Thankfully, Bana and her family survived the violence and were evacuated to Turkey late last year, not long after she sent that harrowing tweet.
Now Bana has written a book. In Dear World: A Syrian Girl’s Story of War and Plea for Peace, Bana tells the story of her short life, beginning when she was born into a happy family in a peaceful country and continuing through her childhood as Syria grew increasingly violent. She catalogues the different kinds of bombs that were dropped in Aleppo and explains that she could tell them apart by the sound they made. She describes digging through rubble in search of her friend’s baba (“father”). She talks about how sad she felt when her home was destroyed by a bomb. Told from a child’s perspective, the story is stripped down to its simplest elements, throwing the tragedy of the thing into sharp relief.
We were able to catch up with Bana (and her mother, Fatemah) over email last week to talk about the book, the war in Syria, and Bana’s new doll. Dear World goes on sale October 1.
First of all, we’re all so happy that you’re safe. How have you been?
Bana Alabed: Now I can go to school and be happy, because it’s safe. In Syria it was dangerous because of the bombs. Sometimes my little brother could not speak because he was so afraid of the bombs. He is now learning English like me. And I am teaching him! And we are very happy! When we had to leave Syria as refugees, we couldn’t bring much with us when we escaped. But now I have a new doll and books and we can play outside again.
Can you tell me a little bit about how you wrote the book with your mom, Fatemah?
I study English in my school, and my mum was an English teacher in Syria before the war. I am a good writer because I practice a lot, but I still needed some help writing my book! My mum and my editor, who published this book, helped me to tell my story in English. I also got to draw pictures for the book—drawing is one of my favorite things. I want other children and people around the world to know what happened to us in Aleppo.
Was it hard to have to think so much about this painful time as you wrote the book?
I love books and to read, and I wanted to tell my story before I forget. I feel very sad to leave my home, my school, my dolls, very sad. I want to go home, but don’t know when. I hope my book makes readers want to help other children suffering from war.
One of the most heartbreaking parts of the book, for me, was when you talked about having to stop going to school. Can you tell me a little bit more about that and why it was hard for you?
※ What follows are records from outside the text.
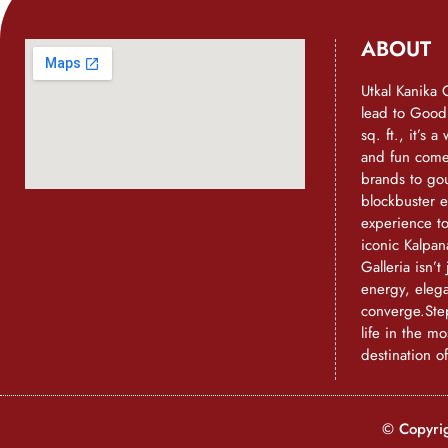
ABOUT
Utkal Kanika 
lead to Goo
sq. ft., it’s 
and fun come 
brands to go
blockbuster e
experience t
iconic Kalpan
Galleria isn’t 
energy, eleg
converge.Step
life in the mo
destination o
© Copyrig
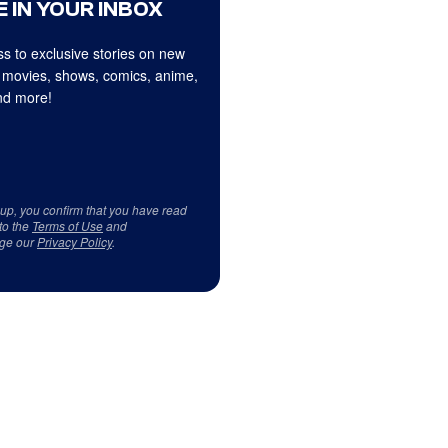
 IN YOUR INBOX
s to exclusive stories on new
 movies, shows, comics, anime,
d more!
 up, you confirm that you have read
to the
Terms of Use
and
ge our
Privacy Policy
.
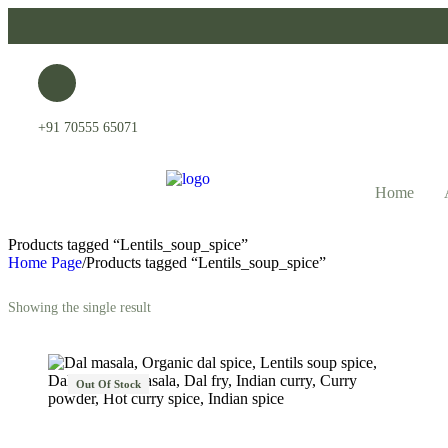
+91 70555 65071
Home
Products tagged “Lentils_soup_spice”
Home Page
/
Products tagged “Lentils_soup_spice”
Showing the single result
Out Of Stock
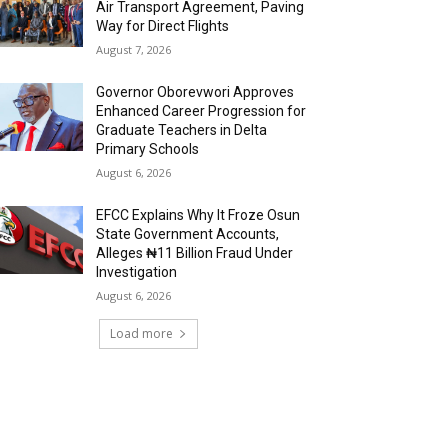
Air Transport Agreement, Paving
Way for Direct Flights
August 7, 2026
Governor Oborevwori Approves
Enhanced Career Progression for
Graduate Teachers in Delta
Primary Schools
August 6, 2026
EFCC Explains Why It Froze Osun
State Government Accounts,
Alleges ₦11 Billion Fraud Under
Investigation
August 6, 2026
Load more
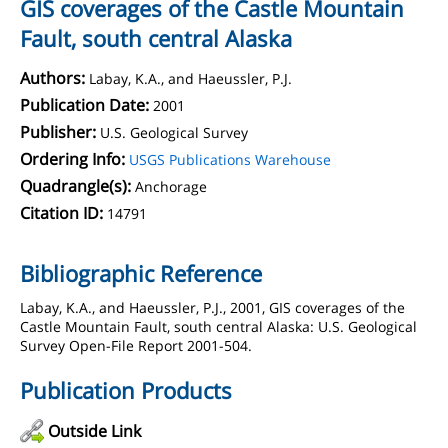
GIS coverages of the Castle Mountain
Fault, south central Alaska
Authors:
Labay, K.A., and Haeussler, P.J.
Publication Date:
2001
Publisher:
U.S. Geological Survey
Ordering Info:
USGS Publications Warehouse
Quadrangle(s):
Anchorage
Citation ID:
14791
Bibliographic Reference
Labay, K.A., and Haeussler, P.J., 2001, GIS coverages of the
Castle Mountain Fault, south central Alaska: U.S. Geological
Survey Open-File Report 2001-504.
Publication Products
Outside Link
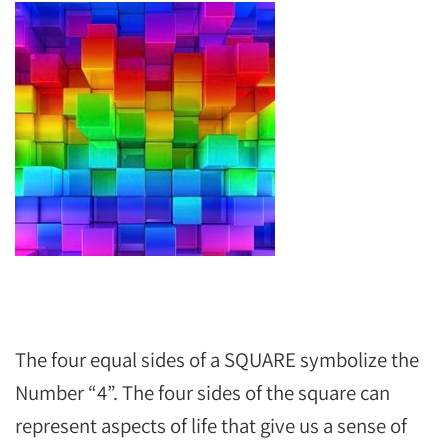
The four equal sides of a SQUARE symbolize the
Number “4”. The four sides of the square can
represent aspects of life that give us a sense of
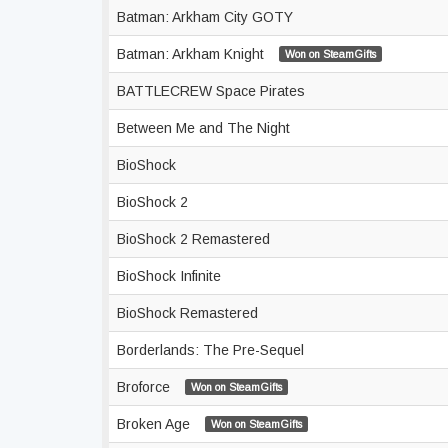
Batman: Arkham City GOTY
Batman: Arkham Knight
Won on SteamGifts
BATTLECREW Space Pirates
Between Me and The Night
BioShock
BioShock 2
BioShock 2 Remastered
BioShock Infinite
BioShock Remastered
Borderlands: The Pre-Sequel
Broforce
Won on SteamGifts
Broken Age
Won on SteamGifts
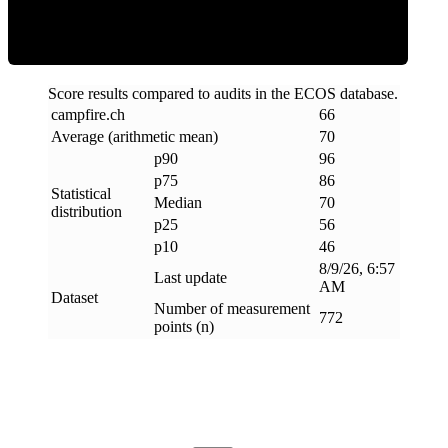
Score results compared to audits in the ECOS database.
campfire
.
ch
66
Average (arithmetic mean)
70
p90
96
p75
86
Statistical
Median
70
distribution
p25
56
p10
46
8/9/26, 6:57
Last update
AM
Dataset
Number of measurement
772
points (n)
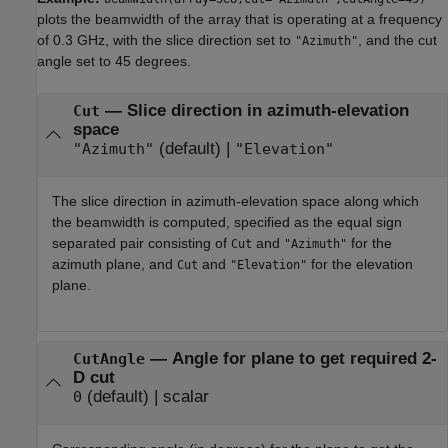
plots the beamwidth of the array that is operating at a frequency
of 0.3 GHz, with the slice direction set to
, and the cut
"Azimuth"
angle set to 45 degrees.
—
Slice direction in azimuth-elevation
Cut
space
(default) |
"Azimuth"
"Elevation"
The slice direction in azimuth-elevation space along which
the beamwidth is computed, specified as the equal sign
separated pair consisting of
and
for the
Cut
"Azimuth"
azimuth plane, and
and
for the elevation
Cut
"Elevation"
plane.
—
Angle for plane to get required 2-
CutAngle
D cut
(default) |
scalar
0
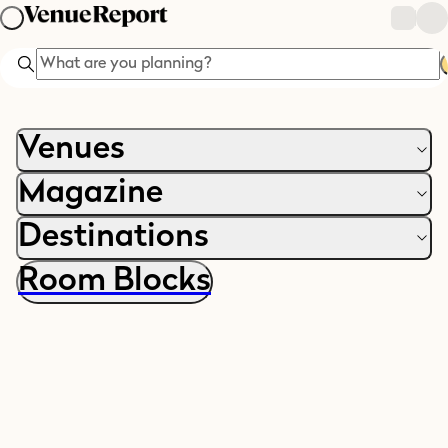
Search
Venues
Magazine
Destinations
Room Blocks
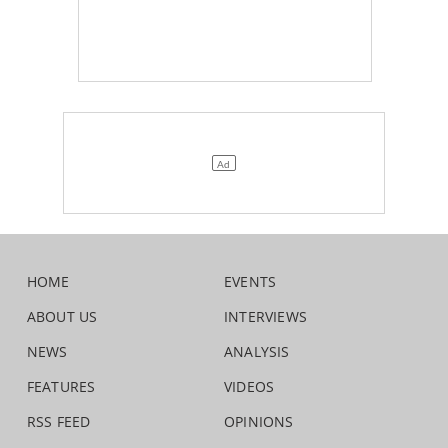
HOME
EVENTS
ABOUT US
INTERVIEWS
NEWS
ANALYSIS
FEATURES
VIDEOS
RSS FEED
OPINIONS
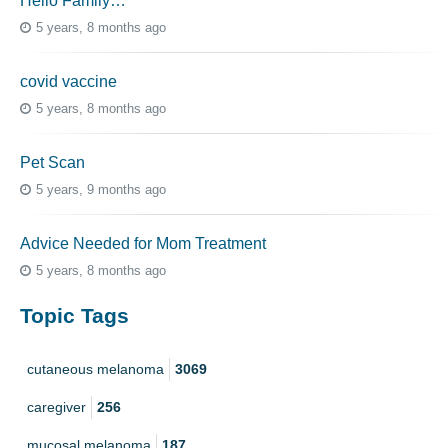
Hello Family…
5 years, 8 months ago
covid vaccine
5 years, 8 months ago
Pet Scan
5 years, 9 months ago
Advice Needed for Mom Treatment
5 years, 8 months ago
Topic Tags
cutaneous melanoma
3069
caregiver
256
mucosal melanoma
187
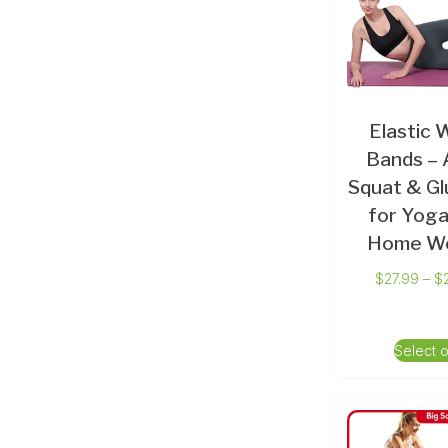
Elastic 
Bands – A
Squat & Gl
for Yoga
Home W
$
27.99
–
$
Select 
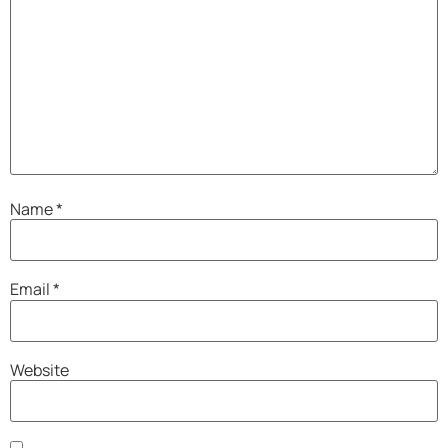
Name
*
Email
*
Website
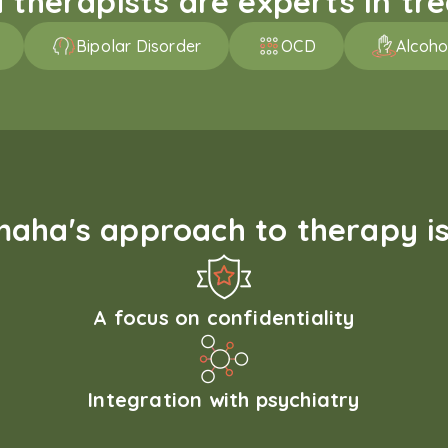
therapists are experts in trea
Bipolar Disorder
OCD
Alcoho
aha's approach to therapy is
A focus on confidentiality
Integration with psychiatry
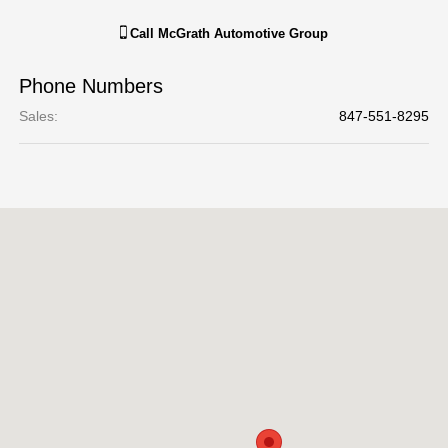
Call
McGrath Automotive Group
Phone Numbers
Sales
:
847-551-8295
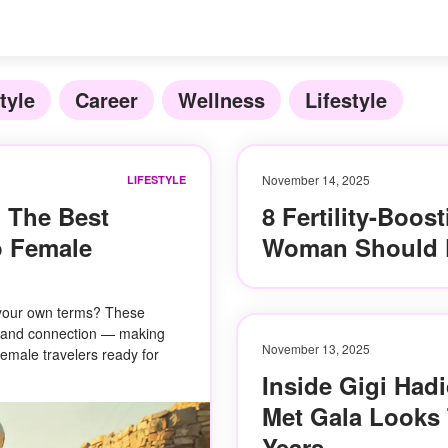
tyle
Career
Wellness
Lifestyle
November 14, 2025
LIFESTYLE
 The Best
8 Fertility-Boos
o Female
Woman Should 
 your own terms? These
re, and connection — making
November 13, 2025
female travelers ready for
Inside Gigi Hadi
Met Gala Looks
Years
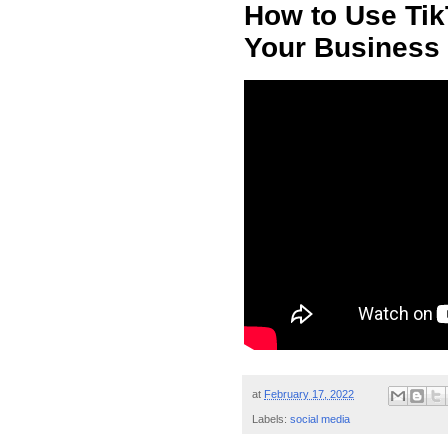
How to Use Tik
Your Business 
at
February 17, 2022
Labels:
social media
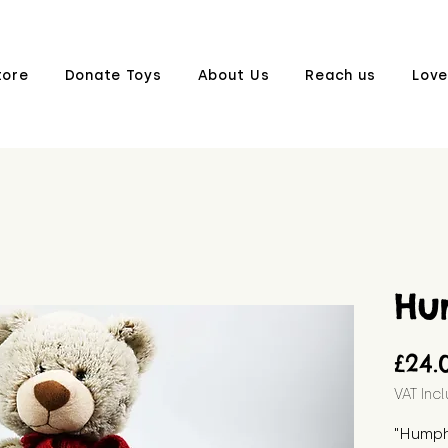
tore
Donate Toys
About Us
Reach us
Love
Hu
£24.
VAT Inc
"Humphr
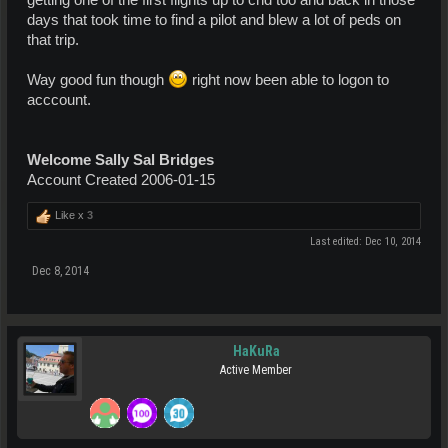
getting one of the first flights up to cnd too and back in those
days that took time to find a pilot and blew a lot of peds on
that trip.
Way good fun though
right now been able to logon to
acccount.
Welcome Sally Sal Bridges
Account Created 2006-01-15
Like x
3
Last edited:
Dec 10, 2014
Dec 8, 2014
HaKuRa
Active Member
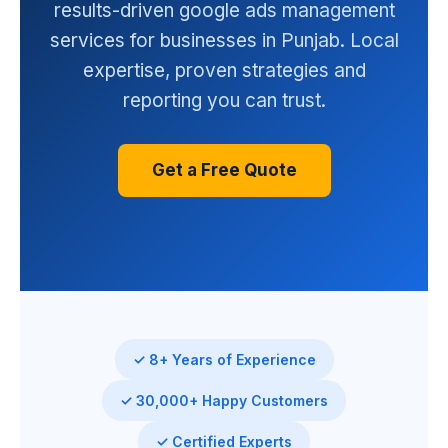
results-driven google ads management
services for businesses in Punjab. Local
expertise, proven strategies and
reporting you can trust.
Get a Free Quote
✓ 8+ Years of Experience
✓ 30,000+ Happy Customers
✓ Certified Experts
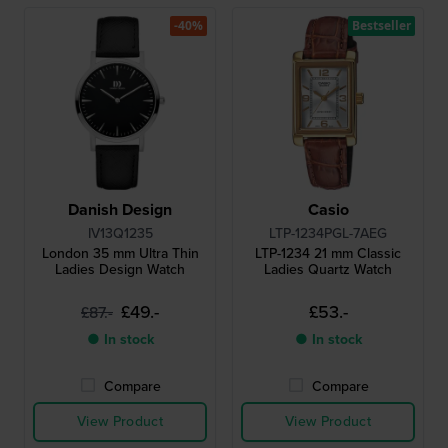
-40%
Bestseller
Danish Design
Casio
IV13Q1235
LTP-1234PGL-7AEG
London 35 mm Ultra Thin
LTP-1234 21 mm Classic
Ladies Design Watch
Ladies Quartz Watch
£49.-
£53.-
£87.-
● In stock
● In stock
Compare
Compare
View Product
View Product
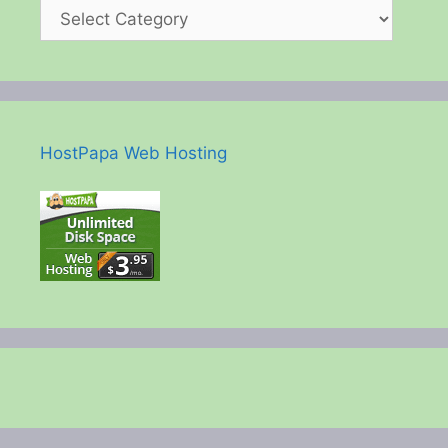
HostPapa Web Hosting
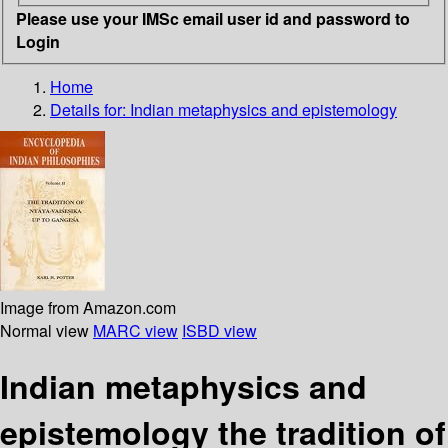
Please use your IMSc email user id and password to
Login
Home
Details for:
Indian metaphysics and epistemology
Image from Amazon.com
Normal view
MARC view
ISBD view
Indian metaphysics and
epistemology the tradition of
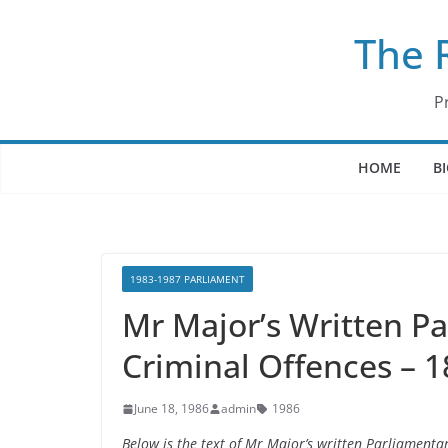
Skip
The 
to
content
P
HOME
B
1983-1987 PARLIAMENT
Mr Major’s Written P
Criminal Offences – 1
June 18, 1986
admin
1986
Below is the text of Mr Major’s written Parliament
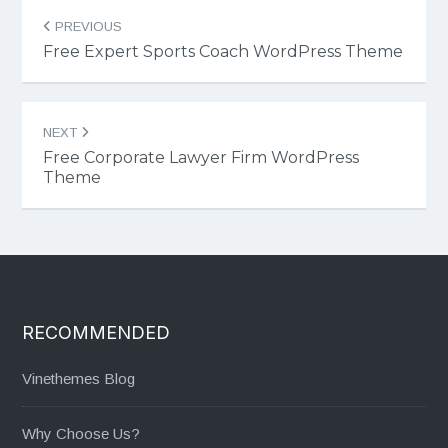
Post
PREVIOUS
navigation
Free Expert Sports Coach WordPress Theme
NEXT
Free Corporate Lawyer Firm WordPress
Theme
RECOMMENDED
Vinethemes Blog
Why Choose Us?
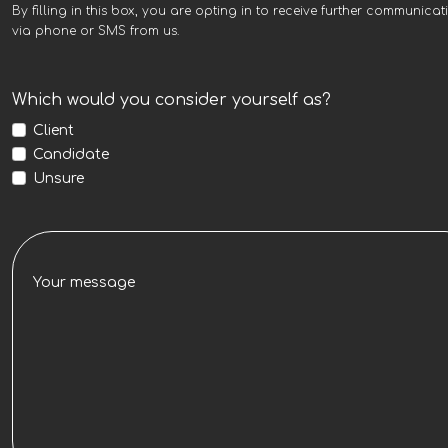
By filling in this box, you are opting in to receive further communicat
via phone or SMS from us.
Which would you consider yourself as?
Client
Candidate
Unsure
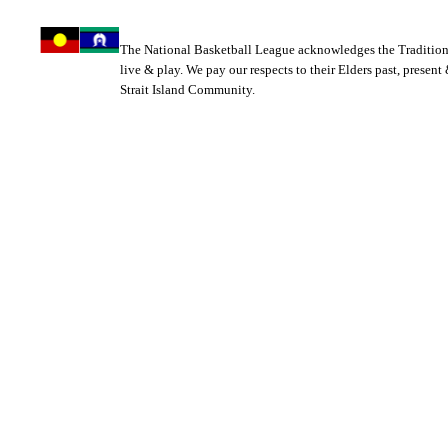
The National Basketball League acknowledges the Tradition
live & play. We pay our respects to their Elders past, present
Strait Island Community.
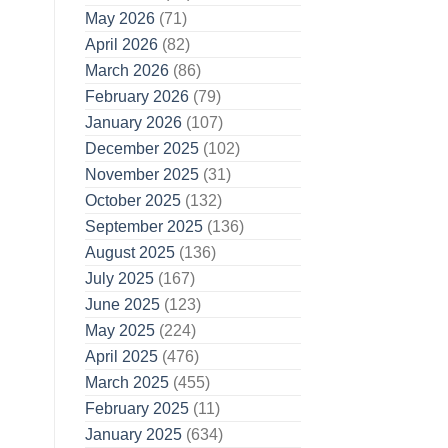
May 2026
(71)
April 2026
(82)
March 2026
(86)
February 2026
(79)
January 2026
(107)
December 2025
(102)
November 2025
(31)
October 2025
(132)
September 2025
(136)
August 2025
(136)
July 2025
(167)
June 2025
(123)
May 2025
(224)
April 2025
(476)
March 2025
(455)
February 2025
(11)
January 2025
(634)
I want people to know what is happening to Syrian children. We feel scared every day. When the bombs came, we had to hide in the basement. One day my school was bombed, my dad was afraid I was there when the war planes came. But me and my mum were hiding somewhere else. When I lost my school, I missed drawing and doing math. I just started school again and I love my new uniform and I can have school friends again. I am so happy.
What do you hope people take away from this book when they read it?
I hope the world will help Syrian children. We just want to go to school and play outside and live in peace. Anne Frank grew up in war and told her story in a book. We both believe that if we told our story, that the world might listen and help.
If you could change one thing about the world, what would it be?
For all the children and refugees, to stop the war in Syria. For just me, to rebuild my house so we can be home again as a family.